Home1810 Edition

GROTTO

Volume 5 · 291 words · 1810 Edition

Grotto, is also used for a little artificial edifice made in a garden, in imitation of a natural grotto. The outsides of these grottoes are usually adorned with rustic architecture, and their inside with shell-work, fossils, &c. finished likewise with jets d'eau or fountains, &c.

A cement for artificial grottoes may be made thus: Take two parts of white rosin, melt it clear, and add to it four parts of bees wax: when melted together, add two or three parts of the powder of the stone you design to cement, or so much as will give the cement the colour of the stone: to this add one part of flower of sulphur: incorporate all together over a gentle fire, and afterwards knead them with your hands in warm water. With this cement the stones, shells, &c. after being well dried before the fire, may be cemented.

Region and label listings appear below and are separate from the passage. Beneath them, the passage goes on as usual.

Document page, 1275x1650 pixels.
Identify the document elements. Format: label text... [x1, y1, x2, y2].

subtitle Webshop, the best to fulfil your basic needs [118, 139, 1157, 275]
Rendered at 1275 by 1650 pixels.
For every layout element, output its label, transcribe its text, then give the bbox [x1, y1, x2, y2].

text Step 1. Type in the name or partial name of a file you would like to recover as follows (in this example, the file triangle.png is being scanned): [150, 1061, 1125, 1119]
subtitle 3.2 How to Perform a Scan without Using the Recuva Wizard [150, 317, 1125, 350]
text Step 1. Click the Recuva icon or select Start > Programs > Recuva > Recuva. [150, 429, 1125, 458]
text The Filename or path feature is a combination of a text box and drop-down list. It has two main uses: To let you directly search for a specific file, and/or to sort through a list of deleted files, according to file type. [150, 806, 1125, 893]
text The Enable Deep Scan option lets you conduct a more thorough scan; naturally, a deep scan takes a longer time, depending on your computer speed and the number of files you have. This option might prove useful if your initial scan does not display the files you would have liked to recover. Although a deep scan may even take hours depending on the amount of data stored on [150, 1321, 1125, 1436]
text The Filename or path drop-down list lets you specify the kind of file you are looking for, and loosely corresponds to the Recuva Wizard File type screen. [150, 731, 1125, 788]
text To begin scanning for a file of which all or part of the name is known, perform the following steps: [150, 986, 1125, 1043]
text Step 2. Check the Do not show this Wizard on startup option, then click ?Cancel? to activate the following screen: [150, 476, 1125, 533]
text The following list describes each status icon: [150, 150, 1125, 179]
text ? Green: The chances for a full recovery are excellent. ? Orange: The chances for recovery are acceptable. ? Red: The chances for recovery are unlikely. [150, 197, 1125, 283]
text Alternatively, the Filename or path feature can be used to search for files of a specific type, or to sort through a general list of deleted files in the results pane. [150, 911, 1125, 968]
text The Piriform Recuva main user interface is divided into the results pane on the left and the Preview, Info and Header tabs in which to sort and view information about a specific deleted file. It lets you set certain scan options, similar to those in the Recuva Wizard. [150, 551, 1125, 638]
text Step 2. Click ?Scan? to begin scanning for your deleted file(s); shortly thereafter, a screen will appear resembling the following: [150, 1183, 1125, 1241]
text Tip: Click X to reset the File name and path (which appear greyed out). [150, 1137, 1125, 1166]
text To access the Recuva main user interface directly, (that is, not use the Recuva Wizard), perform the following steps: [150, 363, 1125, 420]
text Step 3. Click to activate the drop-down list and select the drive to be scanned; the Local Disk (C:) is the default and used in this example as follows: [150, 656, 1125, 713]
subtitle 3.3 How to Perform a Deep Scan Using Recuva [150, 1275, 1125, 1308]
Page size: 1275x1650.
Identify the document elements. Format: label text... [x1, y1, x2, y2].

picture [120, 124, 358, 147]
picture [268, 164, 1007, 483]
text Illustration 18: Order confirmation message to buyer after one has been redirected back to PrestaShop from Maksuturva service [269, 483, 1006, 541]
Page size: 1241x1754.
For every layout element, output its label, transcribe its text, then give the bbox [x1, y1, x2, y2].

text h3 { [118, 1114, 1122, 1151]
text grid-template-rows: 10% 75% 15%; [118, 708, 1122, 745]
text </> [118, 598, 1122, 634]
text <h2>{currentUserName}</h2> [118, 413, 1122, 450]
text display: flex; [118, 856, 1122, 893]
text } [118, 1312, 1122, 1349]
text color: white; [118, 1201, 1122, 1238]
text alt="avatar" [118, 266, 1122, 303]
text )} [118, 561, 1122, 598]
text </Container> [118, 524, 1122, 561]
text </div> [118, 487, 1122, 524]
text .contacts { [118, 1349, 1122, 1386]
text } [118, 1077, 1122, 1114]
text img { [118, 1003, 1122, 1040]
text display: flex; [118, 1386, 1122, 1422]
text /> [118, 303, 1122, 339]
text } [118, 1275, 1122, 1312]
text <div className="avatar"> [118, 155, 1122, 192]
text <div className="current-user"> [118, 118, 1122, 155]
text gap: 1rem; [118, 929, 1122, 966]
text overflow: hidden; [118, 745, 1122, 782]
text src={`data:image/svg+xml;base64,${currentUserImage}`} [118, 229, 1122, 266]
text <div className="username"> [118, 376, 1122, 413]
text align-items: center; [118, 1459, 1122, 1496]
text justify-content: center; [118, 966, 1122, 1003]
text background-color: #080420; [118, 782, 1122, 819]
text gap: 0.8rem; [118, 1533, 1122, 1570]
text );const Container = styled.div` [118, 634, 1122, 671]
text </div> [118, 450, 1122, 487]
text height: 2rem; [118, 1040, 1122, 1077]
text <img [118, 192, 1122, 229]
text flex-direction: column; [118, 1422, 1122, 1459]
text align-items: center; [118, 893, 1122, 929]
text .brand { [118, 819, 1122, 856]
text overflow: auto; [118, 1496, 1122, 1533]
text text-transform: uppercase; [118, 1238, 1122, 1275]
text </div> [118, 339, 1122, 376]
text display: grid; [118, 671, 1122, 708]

Artificial red coral branches, for the embellishment of grottoes, may be made in the following manner: Take clear rosin, dissolve it in a brass-pan; to every ounce of which add two drams of the finest vermilion: when you have stirred them well together, and have chosen your twigs and branches, peeled and dried, take a pencil and paint the branches all over whilst the composition is warm; afterwards shape them in imitation of natural coral. This done, hold the branches over a gentle coal fire, till all is smooth and even as if polished. In the same manner white coral may be prepared with white lead, and black-coral with lamp-black.

A grotto may be built with little expense, of glaas, cinders, pebbles, pieces of large flint, shells, mofs, stones, counterfeit coral, pieces of chalk, &c. all bound or cemented together with the above described cement.